Skin That Cat!
There are more ways than one to skin a cat. Or, in concrete terms, there is more than one way to achieve an aim.
The ultimate aim for the Christian is to follow Jesus as his model for life for the sake of God, his own, and others. He is motivated by love for God and others. Discipleship (learning and training to do just that) and spiritual formation are the vehicles we travel to our destination: Christ-likeness.
Spiritual formation proper is the work the Holy Spirit does in us to shape our character to reflect Christ’s character. Discipleship proper is learning how to follow and to actually follow Jesus in every aspect of our lives.
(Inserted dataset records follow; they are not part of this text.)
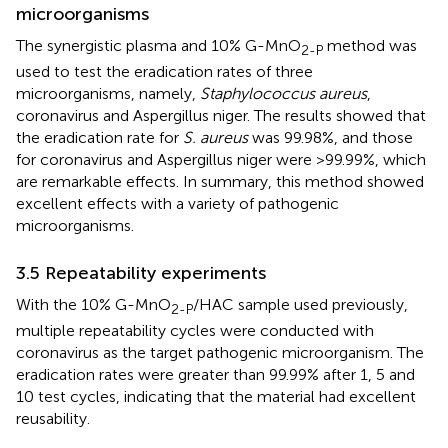
microorganisms
The synergistic plasma and 10% G-MnO
method was
2-P
used to test the eradication rates of three
microorganisms, namely,
Staphylococcus aureus
,
coronavirus and Aspergillus niger. The results showed that
the eradication rate for
S. aureus
was 99.98%, and those
for coronavirus and Aspergillus niger were >99.99%, which
are remarkable effects. In summary, this method showed
excellent effects with a variety of pathogenic
microorganisms.
3.5 Repeatability experiments
With the 10% G-MnO
/HAC sample used previously,
2-P
multiple repeatability cycles were conducted with
coronavirus as the target pathogenic microorganism. The
eradication rates were greater than 99.99% after 1, 5 and
10 test cycles, indicating that the material had excellent
reusability.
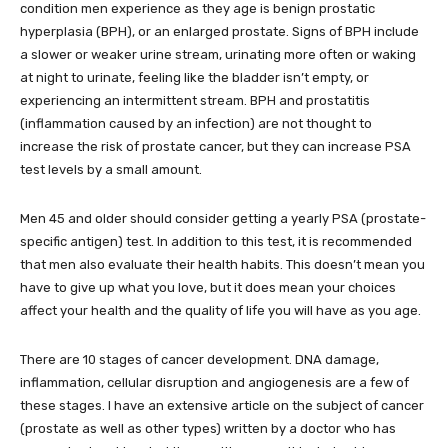
condition men experience as they age is benign prostatic
hyperplasia (BPH), or an enlarged prostate. Signs of BPH include
a slower or weaker urine stream, urinating more often or waking
at night to urinate, feeling like the bladder isn’t empty, or
experiencing an intermittent stream. BPH and prostatitis
(inflammation caused by an infection) are not thought to
increase the risk of prostate cancer, but they can increase PSA
test levels by a small amount.
Men 45 and older should consider getting a yearly PSA (prostate-
specific antigen) test. In addition to this test, it is recommended
that men also evaluate their health habits. This doesn’t mean you
have to give up what you love, but it does mean your choices
affect your health and the quality of life you will have as you age.
There are 10 stages of cancer development. DNA damage,
inflammation, cellular disruption and angiogenesis are a few of
these stages. I have an extensive article on the subject of cancer
(prostate as well as other types) written by a doctor who has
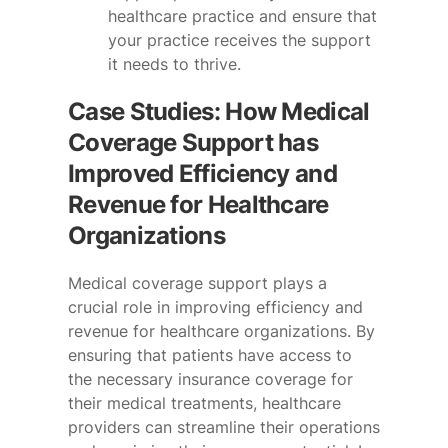
healthcare practice and ensure that
your practice receives the support
it needs to thrive.
Case Studies: How Medical
Coverage Support has
Improved Efficiency and
Revenue for Healthcare
Organizations
Medical coverage support plays a
crucial role in improving efficiency and
revenue for healthcare organizations. By
ensuring that patients have access to
the necessary insurance coverage for
their medical treatments, healthcare
providers can streamline their operations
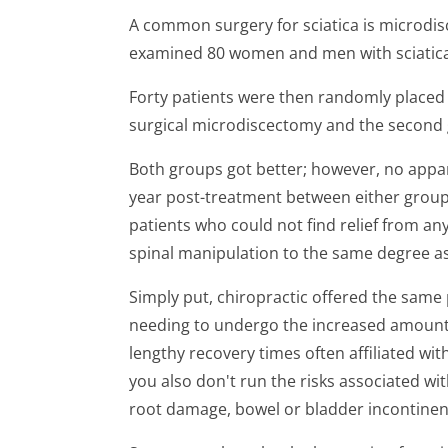
A common surgery for sciatica is microdis
examined 80 women and men with sciatica 
Forty patients were then randomly placed 
surgical microdiscectomy and the second 
Both groups got better; however, no appa
year post-treatment between either group.
patients who could not find relief from a
spinal manipulation to the same degree as 
Simply put, chiropractic offered the same
needing to undergo the increased amounts
lengthy recovery times often affiliated with
you also don't run the risks associated wi
root damage, bowel or bladder incontinenc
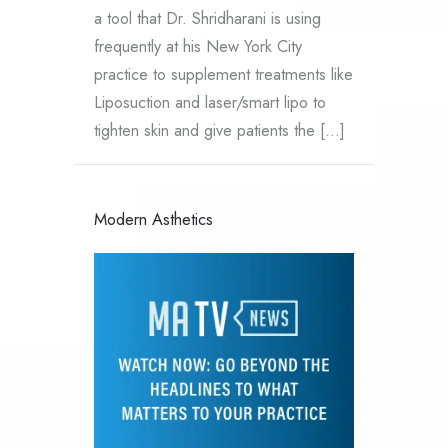
a tool that Dr. Shridharani is using
frequently at his New York City
practice to supplement treatments like
Liposuction and laser/smart lipo to
tighten skin and give patients the […]
Modern Asthetics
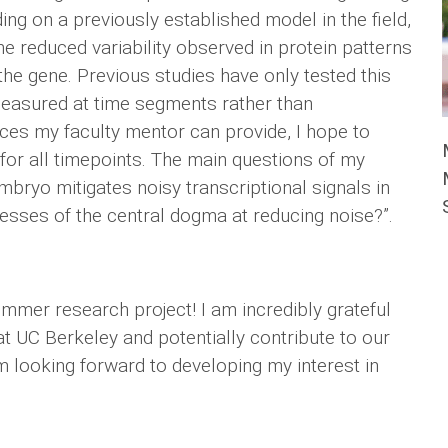
ng on a previously established model in the field,
he reduced variability observed in protein patterns
e gene. Previous studies have only tested this
measured at time segments rather than
ces my faculty mentor can provide, I hope to
for all timepoints. The main questions of my
bryo mitigates noisy transcriptional signals in
cesses of the central dogma at reducing noise?”.
mer research project! I am incredibly grateful
at UC Berkeley and potentially contribute to our
 looking forward to developing my interest in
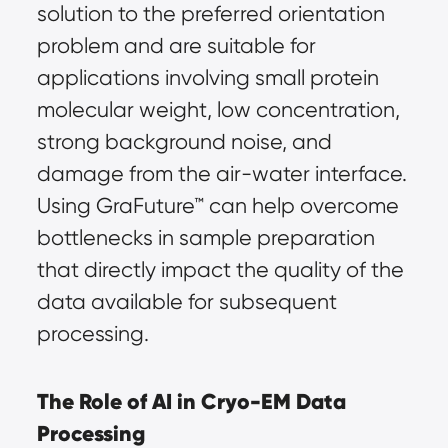
solution to the preferred orientation 
problem and are suitable for 
applications involving small protein 
molecular weight, low concentration, 
strong background noise, and 
damage from the air-water interface. 
Using GraFuture™ can help overcome 
bottlenecks in sample preparation 
that directly impact the quality of the 
data available for subsequent 
processing.
The Role of AI in Cryo-EM Data 
Processing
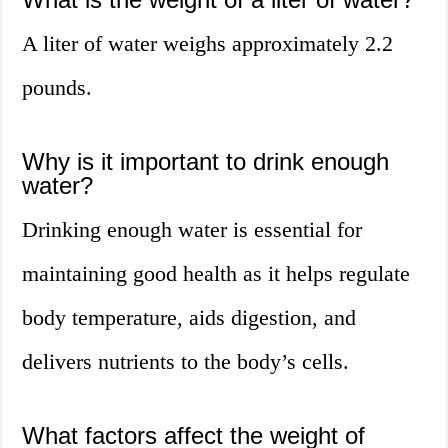
A liter of water weighs approximately 2.2
pounds.
Why is it important to drink enough
water?
Drinking enough water is essential for
maintaining good health as it helps regulate
body temperature, aids digestion, and
delivers nutrients to the body’s cells.
What factors affect the weight of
The disciple lives his life inwardly and outwardly, privately and publicly as if Christ were living it in his place.
KNCSB’s discipleship team works with this definition of a disciple: one who is becoming like Jesus for the sake of others. Becoming like Jesus is a journey of a lifetime. It doesn’t happen overnight or by accident. It’s done on purpose and for life. Yes we are becoming disciples all the time. Discipleship is not an end but the way to the end of reflecting Christ in all areas of our lives.
Then there is becoming like Jesus. How exciting! How daunting! Who can describe this without bowing down to the mystery of it all? Who can describe the day-to-day work of the Holy Spirit in the life of the Church. We are to train to live humbly, walk with God, in the power of the Holy Spirit, let His mind be in us, serve and love others sacrificially, be sent to transform our communities, engage in activities that strengthen our souls and our resolve to follow God’s will, flee evil, do what is good, and engage in the things that Jesus cared about, just as Jesus did. Anything else or short of this is not apprenticeship to Jesus. We must be about learning and training to do all his commands.
Then there’s the “for the sake of others” part. Not only do we participate with the Holy Spirit’s work in shaping our hearts but also in the work of the Holy Spirit in bringing the kingdom and will of God on earth as in heaven. We love God and we love our neighbors. That love is as broad and as varied as all of life. It has no limits other than the imagination and the creativity of God! There is the inward part of discipleship and there is the part that is for the benefit of others. God works and we are co-workers with God.
Finally, there’s the community. Discipleship is a plural idea. The word disciple in the singular is rare while the plural disciples as a group is common. Community or local church is essential to discipleship. Soloists must give way to ensemble in discipleship. There may be small solo parts in discipleship just as there is in a string quartet. But it remains chamber or ensemble music. The goal of discipleship is not to make our solo flights into a life with Christ. The goal is a life of interdependence on one another to follow Christ faithfully.
How a church engages discipleship can be as different as each church is different (more ways than one to skin a cat). This is the reason the KNCSB discipleship team has come up with four specific approaches or frameworks to help churches in their discipleship efforts.
I’ll name the four approaches and have more to say about each in future articles.
1. The small church approach
2. The church-to-church approach
3. The small group approach
4. The online approach
The first approach is about helping our smaller churches in their discipling efforts. Most of our churches are smallish (under a 100) and typically don’t have the resources to develop elaborate discipleship programs. They rely more on relationship. In this approach, the key is to maximize relationships for discipleship. Everything that small church leaders do can be done with some thought and imagination to bring about character transformation for the sake of others. Preaching, teaching, worship, administration, fellowship, serving, and committee work can all be done in ways to promote growing in our conformity to Christ. KNCSB’s discipleship team will conduct seminars or consultations on how discipleship can travel already existing functions or activities in the church.
The church-to-church approach is about connecting churches that are doing discipleship fruitfully with those churches that want to learn or improve on their disciple making activities. The discipleship team is aware of those churches in our convention and in other places and will do what is necessary to help churches connect for learning.
The third approach of helping our churches in their discipleship has to do with intentionally starting a movement of small groups of 3 or 4 to multiply disciples. There are several models that we can recommend.
The last approach of helping our churches is to present a way of assessing members’ spiritual strength with online assessment tools that determine levels of spirituality and to recommend paths of growth that help individuals and church leadership to to customize discipleship in the church.
Those who walk with the Master take discipleship most seriously just as the Master has.